Ciandrini Luca, Neri Izaak, Walter Jean Charles, Dauloudet Olivier, Parmeggiani Andrea
DIMNP UMR 5235 & CNRS, Université Montpellier 2, F-34095, Montpellier, France. Laboratoire Charles Coulomb UMR 5221 & CNRS, Université Montpellier 2, F-34095, Montpellier, France.
Phys Biol. 2014 Sep 10;11(5):056006. doi: 10.1088/1478-3975/11/5/056006.
In cells and in in vitro assays the number of motor proteins involved in biological transport processes is far from being unlimited. The cytoskeletal binding sites are in contact with the same finite reservoir of motors (either the cytosol or the flow chamber) and hence compete for recruiting the available motors, potentially depleting the reservoir and affecting cytoskeletal transport. In this work we provide a theoretical framework in which to study, analytically and numerically, how motor density profiles and crowding along cytoskeletal filaments depend on the competition of motors for their binding sites. We propose two models in which finite processive motor proteins actively advance along cytoskeletal filaments and are continuously exchanged with the motor pool. We first look at homogeneous reservoirs and then examine the effects of free motor diffusion in the surrounding medium. We consider as a reference situation recent in vitro experimental setups of kinesin-8 motors binding and moving along microtubule filaments in a flow chamber. We investigate how the crowding of linear motor proteins moving on a filament can be regulated by the balance between supply (concentration of motor proteins in the flow chamber) and demand (total number of polymerized tubulin heterodimers). We present analytical results for the density profiles of bound motors and the reservoir depletion, and propose novel phase diagrams that present the formation of jams of motor proteins on the filament as a function of two tuneable experimental parameters: the motor protein concentration and the concentration of tubulins polymerized into cytoskeletal filaments. Extensive numerical simulations corroborate the analytical results for parameters in the experimental range and also address the effects of diffusion of motor proteins in the reservoir. We then propose experiments for validating our models and discuss how the 'supply-demand' effects can regulate motor traffic also in in vivo conditions.
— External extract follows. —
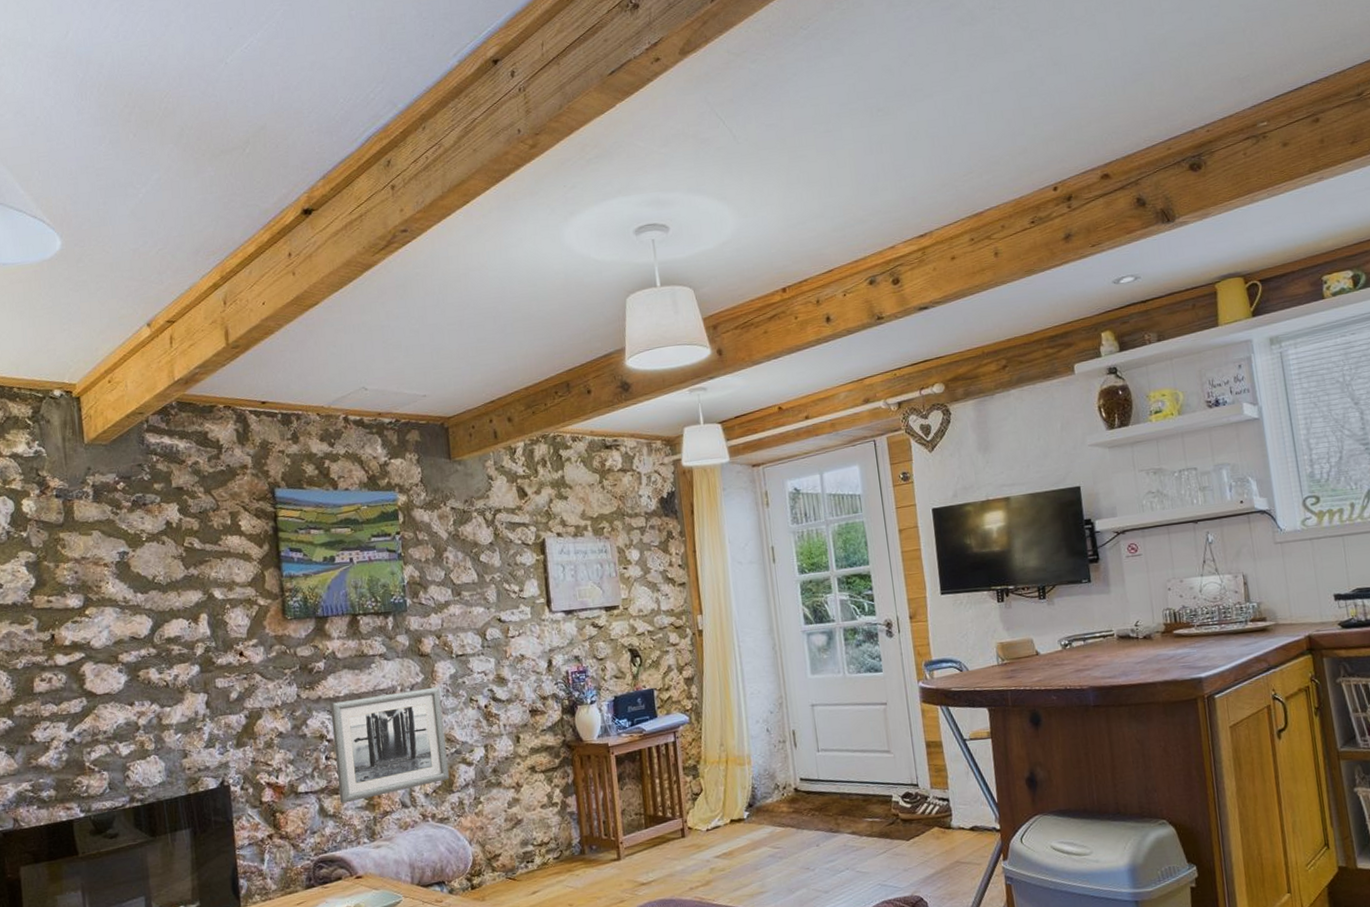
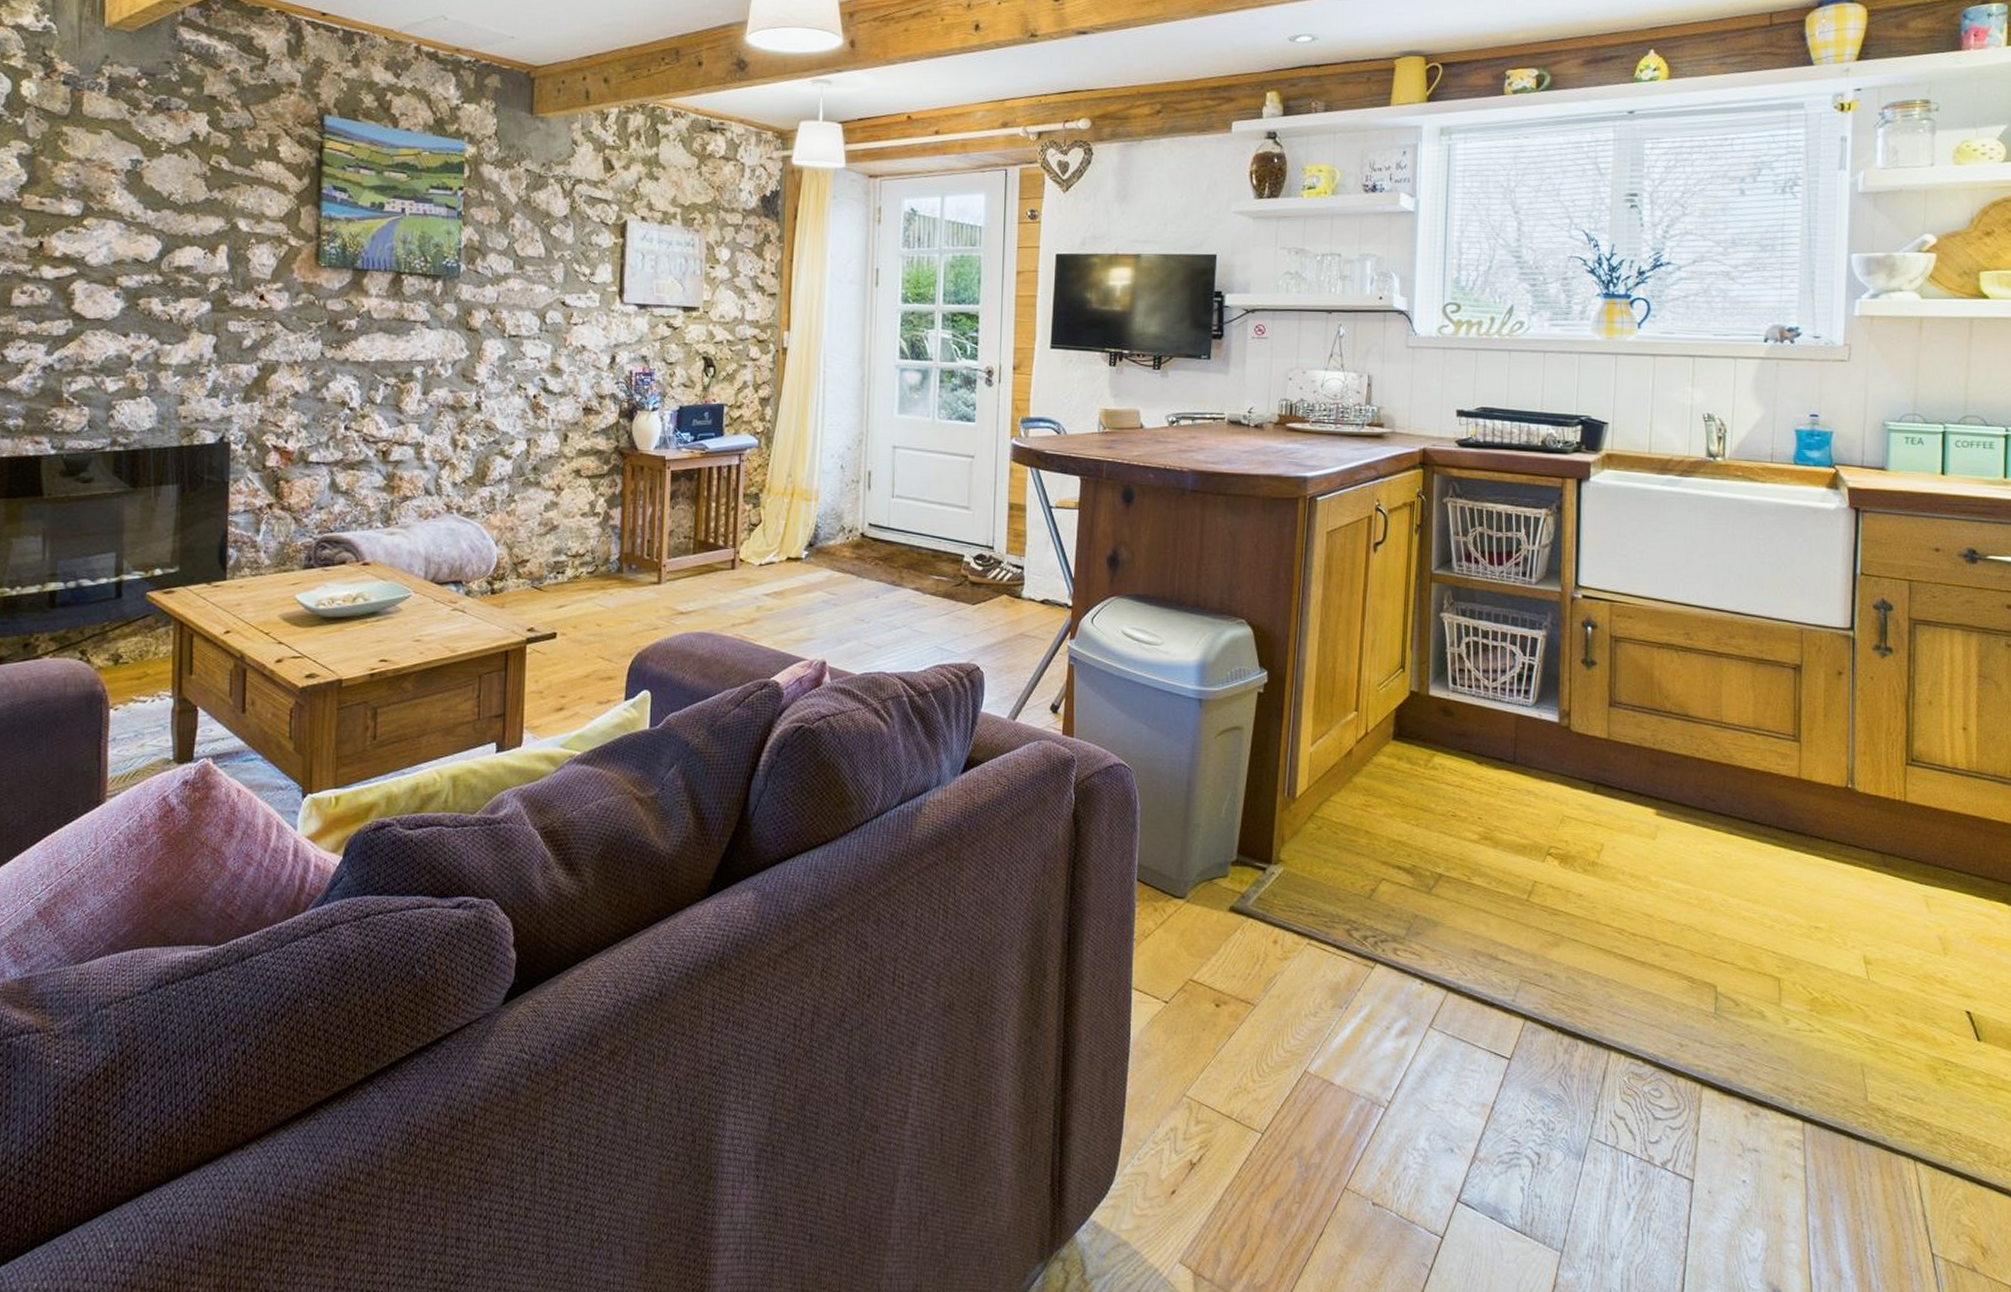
wall art: present [330,686,449,804] -> none [355,366,485,481]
在细胞和体外实验中,参与生物运输过程的马达蛋白数量并非无限。细胞骨架结合位点与同一有限的马达储备库(胞质溶胶或流动腔室)接触,因此会竞争招募可用的马达,这可能会耗尽储备库并影响细胞骨架运输。在这项工作中,我们提供了一个理论框架,用于从分析和数值上研究马达密度分布以及细胞骨架丝上的拥挤情况如何取决于马达与其结合位点的竞争。我们提出了两个模型,其中有限的进行性马达蛋白沿着细胞骨架丝积极前进,并与马达池持续交换。我们首先研究均匀的储备库,然后考察周围介质中自由马达扩散的影响。我们将最近在流动腔室中驱动蛋白 - 8马达结合并沿着微管丝移动的体外实验装置视为参考情况。我们研究了在丝上移动的线性马达蛋白的拥挤情况如何通过供应(流动腔室中马达蛋白的浓度)和需求(聚合微管蛋白异二聚体的总数)之间的平衡来调节。我们给出了结合马达密度分布和储备库耗尽的分析结果,并提出了新颖的相图,该相图展示了丝上马达蛋白堵塞的形成与两个可调实验参数的函数关系:马达蛋白浓度和聚合成细胞骨架丝的微管蛋白浓度。广泛的数值模拟证实了实验范围内参数的分析结果,并且还研究了储备库中马达蛋白扩散的影响。然后,我们提出了验证我们模型的实验,并讨论了“供需”效应如何在体内条件下调节马达运输。